Cleavers likes weedy places where it can climb up its neighbors, finding plenty of support by clinging with those little velcro-like hairs to all but the smoothest surfaces.

Harvesting and Making Medicine with Cleavers

Harvest Cleavers in the green state, before it starts to bloom or just as flowers are appearing. Once the seeds begin to form, Cleaver’s puts all its energy into those mini-burs, making the vines a lot less useful as medicine.

Usually, herbalists make tea with fresh Cleavers or they infuse fresh Cleavers into vinegar or alcohol for use as herbal vinegar or tincture. Cleavers lose a lot of their medicinal value when dried, and they tend to lose their flavor when dried, too. Some folks save Cleavers seeds for use much as one might use nettle seed, as a spice or as a medicine specific to the Urinary tract and Male Fertility, but there is little research or traditional use recorded for Cleavers seeds.

Medicinal Properties of Cleavers

Cleavers have traditionally been used to clear swellings from the body, clear urinary tract and fertility conditions, prevent miscarriage, boost fertility in general, clear skin problems including eczema and psoriasis, and clear swelling and soreness in the head, neck and throat. Cleavers kinda sounds like a do-it-all panacea!
Part of the power of Cleavers is in its gentle nature. Those vines are soft, tender, and surprisingly strong. The lush, juicy, cool nature of Cleavers can be rather misleading, though. Like chamomile, that seemingly gentle approach to life doesn’t mean less powerful. Cleavers has been used successfully through the ages to clear some pretty heavy-hitting challenges, like Cancer.

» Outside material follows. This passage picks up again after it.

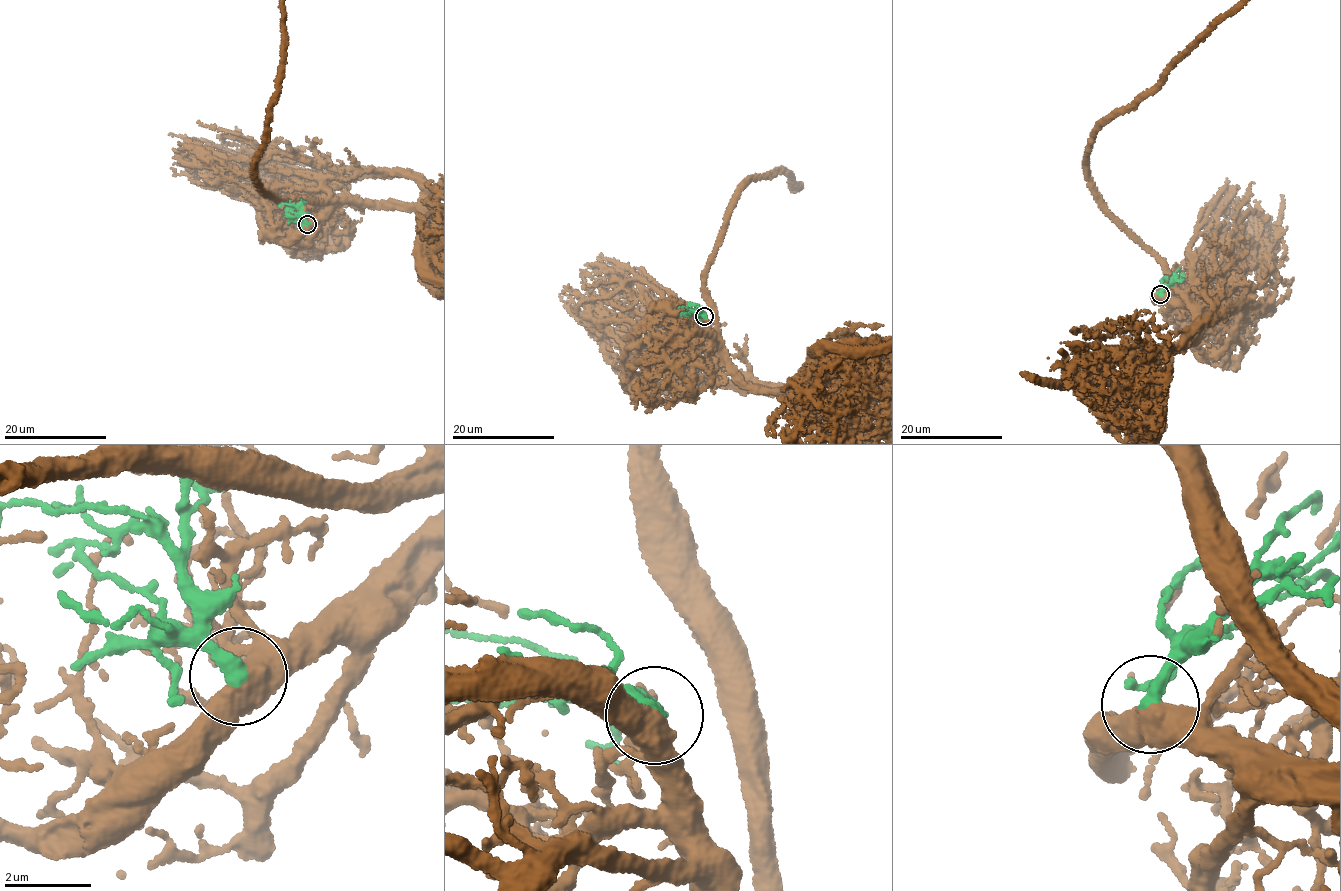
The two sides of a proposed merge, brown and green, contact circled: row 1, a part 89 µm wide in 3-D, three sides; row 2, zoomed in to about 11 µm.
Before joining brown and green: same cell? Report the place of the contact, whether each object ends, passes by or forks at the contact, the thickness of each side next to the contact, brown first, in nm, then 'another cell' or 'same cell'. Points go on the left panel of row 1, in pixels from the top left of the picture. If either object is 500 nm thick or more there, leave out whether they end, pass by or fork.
at (307, 224); 600 nm thick on the brown side, 360 nm on the other; same cell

We don’t have loads of studies on how or why Cleavers works. What we do know is that Cleavers carries a lovely compliment of antioxidants. Those antioxidants are most easily extracted into water, making Cleavers a highly accessible plant medicine for most of us. We also know that a lot of those antioxidants are of a type connected with success in clearing and preventing swellings, tumors, and build-up of free radicals in the body. From there, it’s easy to see how Cleavers might have been working through the centuries to heal so many maladies and conditions.
From a more traditional perspective, we recognize Cleavers as being cooling and moving. It helps us filter the fluids of our bodies, hence the connection with use for Urinary Tract and Fertility problems. Cleavers is highly diuretic, on par with Dandelion leaf, and especially useful for clearing heat toxins from the bladder and urinary tract system. It’s also a wonderful preventative.

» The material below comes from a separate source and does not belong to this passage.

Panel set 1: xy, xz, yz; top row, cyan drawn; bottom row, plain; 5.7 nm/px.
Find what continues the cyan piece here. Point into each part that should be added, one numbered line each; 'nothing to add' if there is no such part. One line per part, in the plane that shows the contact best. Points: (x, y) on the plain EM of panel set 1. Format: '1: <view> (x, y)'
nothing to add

For instance, Menopausal women who are finding recurring bladder infection to be problematic would do well to include a dose of cleavers vinegar in their daily salad dressing. Cleavers can help keep the lining of the bladder and urinary tract cool and keep fluids moving by supporting general kidney health as well as “scouring” the urinary tract and bladder.

Cleavers is also connected to healing in the nervous system, especially when spasm, convulsion, or injury are present. Matthew Wood reports using Cleavers to support healing in cases involving the spine, head, and nervous system. He reports that Cleavers seems to work particularly well for folks who tend toward Deer-type constitutions, with fine bone structure and a generally elegant physique similar to that of Deer, and with nervous dispositions.